# [MATERIAL PROVIDED]
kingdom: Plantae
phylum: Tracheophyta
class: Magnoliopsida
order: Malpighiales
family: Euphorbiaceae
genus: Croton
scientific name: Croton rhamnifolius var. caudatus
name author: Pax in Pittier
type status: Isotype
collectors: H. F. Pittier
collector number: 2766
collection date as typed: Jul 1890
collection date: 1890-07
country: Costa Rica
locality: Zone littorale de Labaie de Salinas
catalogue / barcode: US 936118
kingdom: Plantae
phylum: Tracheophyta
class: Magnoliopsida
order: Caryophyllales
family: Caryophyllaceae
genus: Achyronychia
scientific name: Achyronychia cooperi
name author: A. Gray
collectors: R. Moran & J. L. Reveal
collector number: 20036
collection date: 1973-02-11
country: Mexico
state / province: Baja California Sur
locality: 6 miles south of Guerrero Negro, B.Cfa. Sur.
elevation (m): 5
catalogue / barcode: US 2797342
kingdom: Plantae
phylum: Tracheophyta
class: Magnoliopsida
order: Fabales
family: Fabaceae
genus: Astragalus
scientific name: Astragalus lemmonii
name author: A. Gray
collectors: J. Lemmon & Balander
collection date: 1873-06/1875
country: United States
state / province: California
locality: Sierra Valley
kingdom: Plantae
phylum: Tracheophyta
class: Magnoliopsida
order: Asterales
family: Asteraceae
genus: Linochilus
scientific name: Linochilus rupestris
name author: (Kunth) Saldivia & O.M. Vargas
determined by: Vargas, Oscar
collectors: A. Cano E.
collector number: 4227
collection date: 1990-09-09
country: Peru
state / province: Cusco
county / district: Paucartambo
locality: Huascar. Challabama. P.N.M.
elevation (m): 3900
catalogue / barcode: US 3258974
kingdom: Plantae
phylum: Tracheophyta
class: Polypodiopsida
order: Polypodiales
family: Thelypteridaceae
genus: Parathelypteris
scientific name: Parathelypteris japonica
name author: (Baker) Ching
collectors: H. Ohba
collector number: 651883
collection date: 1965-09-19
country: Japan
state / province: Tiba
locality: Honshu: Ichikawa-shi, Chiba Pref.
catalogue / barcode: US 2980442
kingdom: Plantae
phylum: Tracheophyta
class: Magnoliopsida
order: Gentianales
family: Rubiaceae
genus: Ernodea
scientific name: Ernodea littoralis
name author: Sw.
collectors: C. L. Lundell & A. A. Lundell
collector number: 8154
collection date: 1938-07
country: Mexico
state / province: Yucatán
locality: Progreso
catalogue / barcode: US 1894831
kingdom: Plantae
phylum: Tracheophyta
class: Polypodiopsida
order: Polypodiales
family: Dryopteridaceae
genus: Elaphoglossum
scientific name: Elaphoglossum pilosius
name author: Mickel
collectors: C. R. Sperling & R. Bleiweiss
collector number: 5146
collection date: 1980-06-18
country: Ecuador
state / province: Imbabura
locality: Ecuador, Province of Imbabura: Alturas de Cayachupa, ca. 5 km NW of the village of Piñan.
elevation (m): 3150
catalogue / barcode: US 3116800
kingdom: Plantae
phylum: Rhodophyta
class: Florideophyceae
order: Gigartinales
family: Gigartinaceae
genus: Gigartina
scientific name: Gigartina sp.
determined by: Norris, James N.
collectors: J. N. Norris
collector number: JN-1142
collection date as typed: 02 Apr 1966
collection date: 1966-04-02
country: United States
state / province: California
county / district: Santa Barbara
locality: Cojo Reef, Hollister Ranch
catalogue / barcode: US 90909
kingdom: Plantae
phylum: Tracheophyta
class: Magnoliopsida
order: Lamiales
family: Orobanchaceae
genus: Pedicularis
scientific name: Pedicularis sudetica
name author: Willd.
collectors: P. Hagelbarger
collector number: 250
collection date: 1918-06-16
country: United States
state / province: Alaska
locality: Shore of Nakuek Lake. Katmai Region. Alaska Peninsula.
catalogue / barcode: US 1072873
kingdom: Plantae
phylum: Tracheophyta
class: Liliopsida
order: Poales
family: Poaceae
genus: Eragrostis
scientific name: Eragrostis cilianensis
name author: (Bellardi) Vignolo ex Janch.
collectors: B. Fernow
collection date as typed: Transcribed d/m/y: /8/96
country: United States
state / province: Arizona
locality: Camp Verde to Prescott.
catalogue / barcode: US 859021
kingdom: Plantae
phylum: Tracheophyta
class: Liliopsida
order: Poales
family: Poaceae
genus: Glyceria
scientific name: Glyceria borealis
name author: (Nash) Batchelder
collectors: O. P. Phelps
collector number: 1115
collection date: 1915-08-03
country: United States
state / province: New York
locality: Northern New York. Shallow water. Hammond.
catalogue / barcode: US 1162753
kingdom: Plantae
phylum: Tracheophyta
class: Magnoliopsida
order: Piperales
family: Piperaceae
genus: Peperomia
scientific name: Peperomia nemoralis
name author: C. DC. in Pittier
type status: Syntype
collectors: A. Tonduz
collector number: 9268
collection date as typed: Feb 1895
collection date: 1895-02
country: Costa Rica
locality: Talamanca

# [SHORT TASK]
Show every line of the material that contains the word "family", copying each one in full.

# [SOLUTION BELOW]
family: Euphorbiaceae
family: Caryophyllaceae
family: Fabaceae
family: Asteraceae
family: Thelypteridaceae
family: Rubiaceae
family: Dryopteridaceae
family: Gigartinaceae
family: Orobanchaceae
family: Poaceae
family: Poaceae
family: Piperaceae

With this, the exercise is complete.